Edward, oh just thinking his name was agony. I had tried so many times to lock it away deep within my mind where it could never escape but it refused to be silenced. His name whispered through my heart causing the seams of the hole he had left to rip just a bit further. The thought of his crooked smile was enough to have my battered lungs fighting for a single breath to ease the sting but I couldn't manage even that.

I managed to control my facial expression as to not let Charlie see the anguish I was in and bid him good night. It was beyond difficult but I held myself together long enough to make it into my room, where I collapsed on the bed and tries fruitlessly to fall asleep.

I laid there tossing and turning, praying for just a few moments of peace as fantastical images weaved themselves in with painful memories to make a tapestry of nightmares. Seeing the things I had once had but would never have again hurt much more that the musings of what could have been. Yet, I'd be lying if I said that I wasn't crushed by the thought that Edward could be out there right now, celebrating Christmas with his next distraction.

And there it was, the misery I had been fighting since I heard the date. The mere thought of him out there somewhere, allowing someone else to fill the place that I had once occupied in his life had me gasping for breath. I wrapped my arms around my chest and pulled my feet up until I was curved into as tight a ball as possible, trying in vain to hold myself together.

It's not true. I told myself, he said he'd always love me. In a way...a voice in the back of my mind whispered. I couldn't argue with that. That was what he said the day the world stopped turning. But then again, he had said he was tired of pretending to be human, so maybe...maybe he was...Stop it! I couldn't let myself go down that path. There was no was way I could consider all of these 'what ifs' and still retain even a shred of my sanity.

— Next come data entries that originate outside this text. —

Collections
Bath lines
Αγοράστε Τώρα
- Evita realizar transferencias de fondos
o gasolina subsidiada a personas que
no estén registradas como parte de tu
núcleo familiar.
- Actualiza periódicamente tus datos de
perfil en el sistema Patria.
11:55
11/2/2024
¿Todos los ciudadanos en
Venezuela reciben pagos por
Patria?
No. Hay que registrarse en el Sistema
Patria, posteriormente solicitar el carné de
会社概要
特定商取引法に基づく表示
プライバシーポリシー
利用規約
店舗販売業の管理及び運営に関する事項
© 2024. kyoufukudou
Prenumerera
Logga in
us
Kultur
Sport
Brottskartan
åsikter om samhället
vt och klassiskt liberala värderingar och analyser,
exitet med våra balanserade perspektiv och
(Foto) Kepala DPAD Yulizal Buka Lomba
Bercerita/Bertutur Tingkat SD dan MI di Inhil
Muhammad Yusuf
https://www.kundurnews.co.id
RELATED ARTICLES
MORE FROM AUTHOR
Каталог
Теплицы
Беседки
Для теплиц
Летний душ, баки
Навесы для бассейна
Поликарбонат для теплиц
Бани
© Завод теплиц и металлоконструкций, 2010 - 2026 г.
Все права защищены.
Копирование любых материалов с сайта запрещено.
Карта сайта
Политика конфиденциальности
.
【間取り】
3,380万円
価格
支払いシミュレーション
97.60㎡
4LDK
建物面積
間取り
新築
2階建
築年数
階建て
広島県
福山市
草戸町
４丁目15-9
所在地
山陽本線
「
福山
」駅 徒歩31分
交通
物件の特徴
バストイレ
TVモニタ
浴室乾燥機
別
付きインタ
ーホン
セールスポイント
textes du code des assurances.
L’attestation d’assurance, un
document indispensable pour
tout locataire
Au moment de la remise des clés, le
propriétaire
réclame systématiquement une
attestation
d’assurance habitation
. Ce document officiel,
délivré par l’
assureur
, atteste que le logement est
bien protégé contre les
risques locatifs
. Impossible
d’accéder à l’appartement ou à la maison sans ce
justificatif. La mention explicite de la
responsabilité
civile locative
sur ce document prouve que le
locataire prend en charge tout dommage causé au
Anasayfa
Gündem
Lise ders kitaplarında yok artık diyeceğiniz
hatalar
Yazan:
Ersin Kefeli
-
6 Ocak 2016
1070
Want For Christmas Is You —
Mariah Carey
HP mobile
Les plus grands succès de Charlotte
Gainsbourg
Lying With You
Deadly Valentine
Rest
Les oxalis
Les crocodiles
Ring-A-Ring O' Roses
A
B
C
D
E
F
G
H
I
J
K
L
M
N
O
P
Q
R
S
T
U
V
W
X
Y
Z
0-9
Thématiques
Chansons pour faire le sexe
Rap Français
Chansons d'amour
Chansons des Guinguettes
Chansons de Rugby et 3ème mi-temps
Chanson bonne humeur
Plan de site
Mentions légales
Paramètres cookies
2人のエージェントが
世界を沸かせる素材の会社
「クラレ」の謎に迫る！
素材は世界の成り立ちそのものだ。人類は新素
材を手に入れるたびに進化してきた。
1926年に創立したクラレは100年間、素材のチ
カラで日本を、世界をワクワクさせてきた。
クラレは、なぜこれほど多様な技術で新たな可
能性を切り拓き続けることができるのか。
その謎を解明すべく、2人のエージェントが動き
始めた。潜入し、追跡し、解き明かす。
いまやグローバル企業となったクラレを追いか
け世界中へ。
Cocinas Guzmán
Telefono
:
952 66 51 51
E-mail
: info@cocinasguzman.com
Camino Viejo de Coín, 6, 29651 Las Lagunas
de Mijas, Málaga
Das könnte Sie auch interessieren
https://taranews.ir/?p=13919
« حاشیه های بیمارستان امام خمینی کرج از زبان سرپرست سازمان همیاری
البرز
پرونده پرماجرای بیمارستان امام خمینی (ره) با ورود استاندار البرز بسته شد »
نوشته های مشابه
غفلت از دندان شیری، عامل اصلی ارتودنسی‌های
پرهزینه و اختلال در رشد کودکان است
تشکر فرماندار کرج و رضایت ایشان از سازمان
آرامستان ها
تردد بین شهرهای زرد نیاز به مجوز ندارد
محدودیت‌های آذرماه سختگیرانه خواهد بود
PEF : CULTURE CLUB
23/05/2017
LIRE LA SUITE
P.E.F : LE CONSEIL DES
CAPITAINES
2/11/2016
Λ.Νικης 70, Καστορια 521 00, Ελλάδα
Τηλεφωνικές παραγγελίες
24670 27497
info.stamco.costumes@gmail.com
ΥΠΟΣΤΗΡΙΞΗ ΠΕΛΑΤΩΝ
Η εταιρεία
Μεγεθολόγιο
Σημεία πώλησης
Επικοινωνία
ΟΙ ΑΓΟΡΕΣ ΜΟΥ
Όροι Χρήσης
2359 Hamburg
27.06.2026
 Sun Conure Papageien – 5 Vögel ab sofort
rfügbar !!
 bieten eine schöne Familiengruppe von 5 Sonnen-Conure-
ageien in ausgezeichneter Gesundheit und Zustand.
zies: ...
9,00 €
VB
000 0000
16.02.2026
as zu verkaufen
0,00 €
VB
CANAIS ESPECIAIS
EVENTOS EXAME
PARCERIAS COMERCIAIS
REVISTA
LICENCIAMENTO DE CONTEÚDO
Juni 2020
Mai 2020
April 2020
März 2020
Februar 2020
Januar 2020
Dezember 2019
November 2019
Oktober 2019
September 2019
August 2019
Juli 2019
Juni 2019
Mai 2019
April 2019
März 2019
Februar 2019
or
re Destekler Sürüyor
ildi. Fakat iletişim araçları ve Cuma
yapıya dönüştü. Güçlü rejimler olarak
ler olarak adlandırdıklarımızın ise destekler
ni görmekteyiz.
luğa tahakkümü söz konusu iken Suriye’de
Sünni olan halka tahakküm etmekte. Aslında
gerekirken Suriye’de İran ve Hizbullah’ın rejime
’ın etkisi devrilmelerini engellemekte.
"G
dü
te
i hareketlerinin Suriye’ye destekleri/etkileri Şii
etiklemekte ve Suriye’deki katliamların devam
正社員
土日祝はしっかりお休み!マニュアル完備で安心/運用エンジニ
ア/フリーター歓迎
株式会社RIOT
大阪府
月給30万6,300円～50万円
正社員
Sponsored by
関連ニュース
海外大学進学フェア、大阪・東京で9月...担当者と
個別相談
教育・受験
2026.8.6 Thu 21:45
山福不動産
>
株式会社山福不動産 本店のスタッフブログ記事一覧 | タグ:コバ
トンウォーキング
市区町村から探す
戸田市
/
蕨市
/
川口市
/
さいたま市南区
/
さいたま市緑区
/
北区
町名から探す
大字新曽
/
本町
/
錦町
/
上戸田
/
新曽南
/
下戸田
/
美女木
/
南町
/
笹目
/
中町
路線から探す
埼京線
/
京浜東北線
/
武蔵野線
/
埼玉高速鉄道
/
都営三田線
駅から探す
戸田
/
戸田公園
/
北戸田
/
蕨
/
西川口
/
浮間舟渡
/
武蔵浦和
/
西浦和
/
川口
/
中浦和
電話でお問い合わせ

I forced my mind to go blank as I laid there on my side rocking. I blocked out all thought, listening only to the shallow breaths and hollow sounding beat of my heart to willing them to soothe me back into the numb state that I was in before Charlie had spoken to me. It worked for the most part and I drifted off to sleep.

I awoke minutes or perhaps hours later. My nightmare was the same as always, a dark forest with nothing but trees and silence to keep me company. I blinked a few times to get accustomed to the darkness in my room as I sat up. I shuffled over to the window and looked out at the moonlit snow. My mind took a dangerous path then, wondering if it was snowing where He was. I refused to think his name again. I wouldn't allow myself that pain now. He liked the snow, they all did. I remember that day in the cafeteria. That is enough! I scolded myself mentally. Why was I torturing myself like this? Why couldn't I shut my mind off tonight?

I closed my eyes against the agony that came with admitting that I did know why I was feeling this way. This was the first Christmas I'd be away from Renee, I was missing her and...and Alice and all of the other members of the family that I had chosen. I had Charlie, I argued with myself. Guilt for how I was acting toward him tried to drag me down. I resolved to make at least Christmas reasonably happy for him.

I glanced at the clock and saw that it was just after one. I knew that I would need to be well rested if I was going to pull off a whole day of playing normal, so I hurried into the bathroom and took some cold medicine. I made my way back to my room to wait for the drowsiness to overtake me.

"Merry Christmas, Charlie." I whispered as I drifted into a dreamless sleep. I hope you like you present.